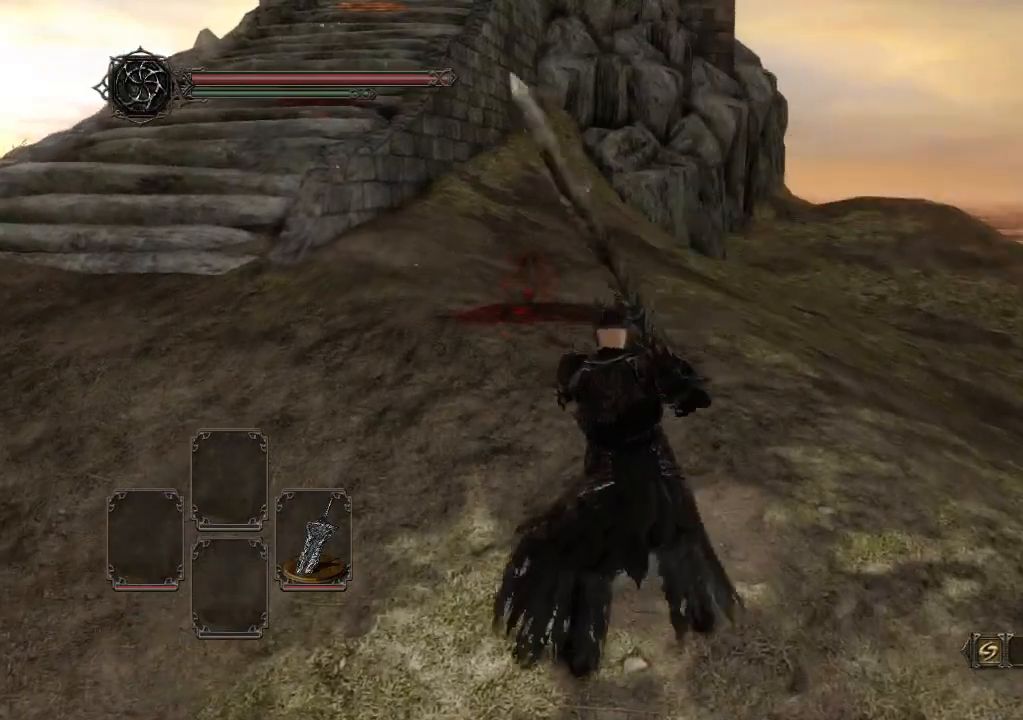
{"dt_ms": 500, "buttons": ["B"], "left_stick": "center", "right_stick": "center", "events": []}
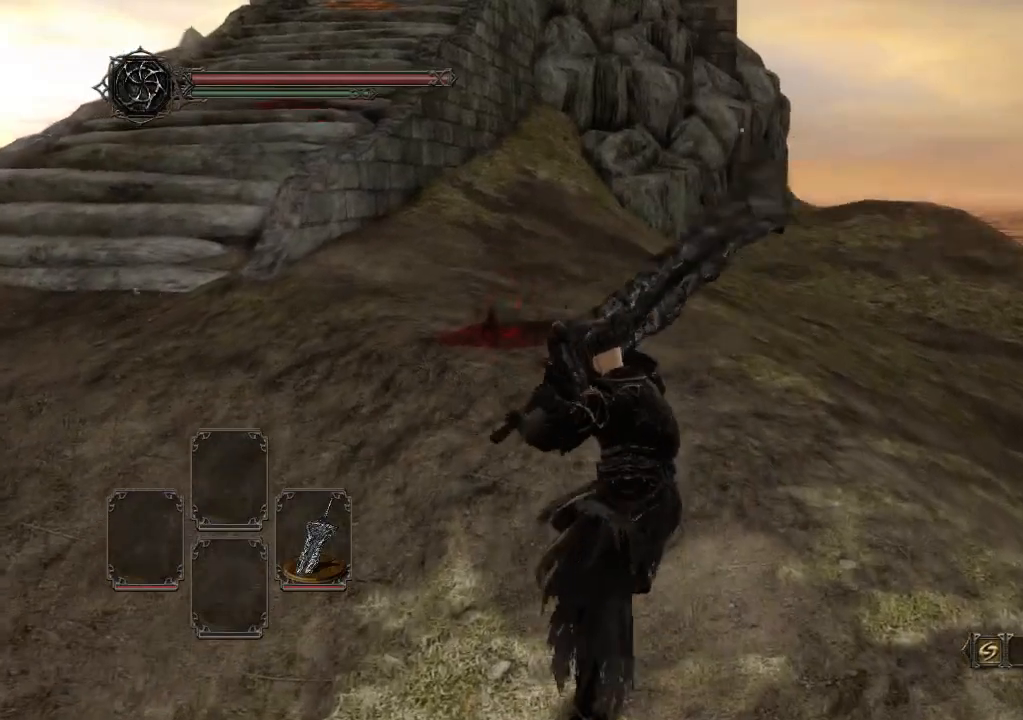
{"dt_ms": 500, "buttons": ["B"], "left_stick": "center", "right_stick": "center", "events": []}
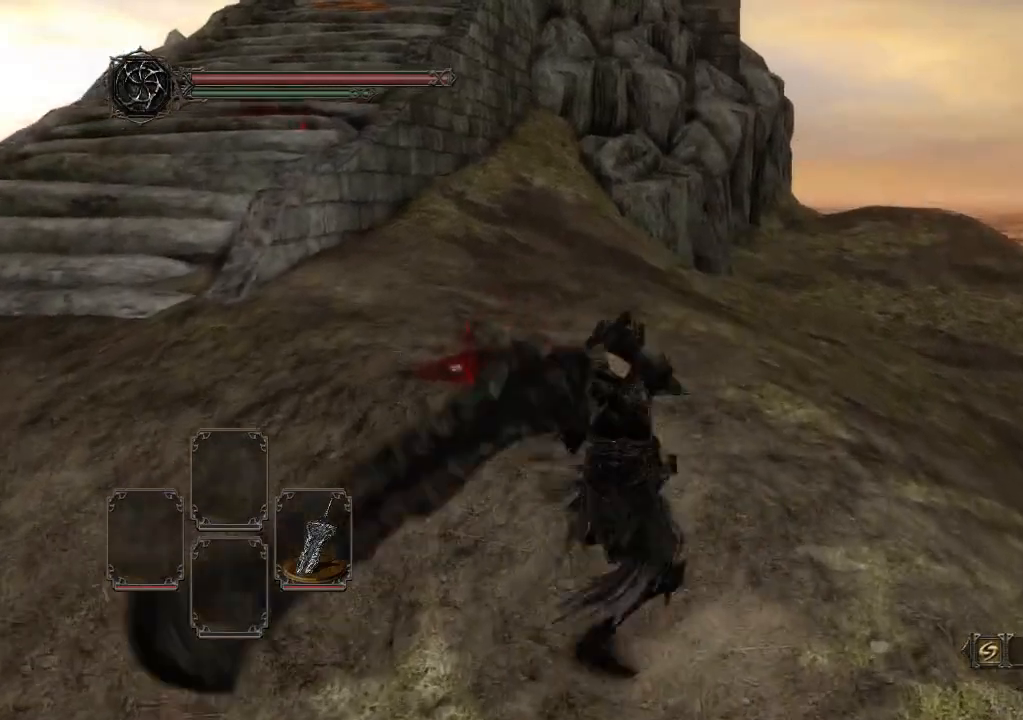
{"dt_ms": 500, "buttons": ["B"], "left_stick": "center", "right_stick": "center", "events": []}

*What is needed*: What you output must match the data exactly, apart from the pictures, which are left out.

*Written solution*:
{"dt_ms": 500, "buttons": ["B"], "left_stick": "center", "right_stick": "center", "events": []}
{"dt_ms": 500, "buttons": ["B"], "left_stick": "center", "right_stick": "center", "events": []}
{"dt_ms": 500, "buttons": ["B"], "left_stick": "center", "right_stick": "center", "events": []}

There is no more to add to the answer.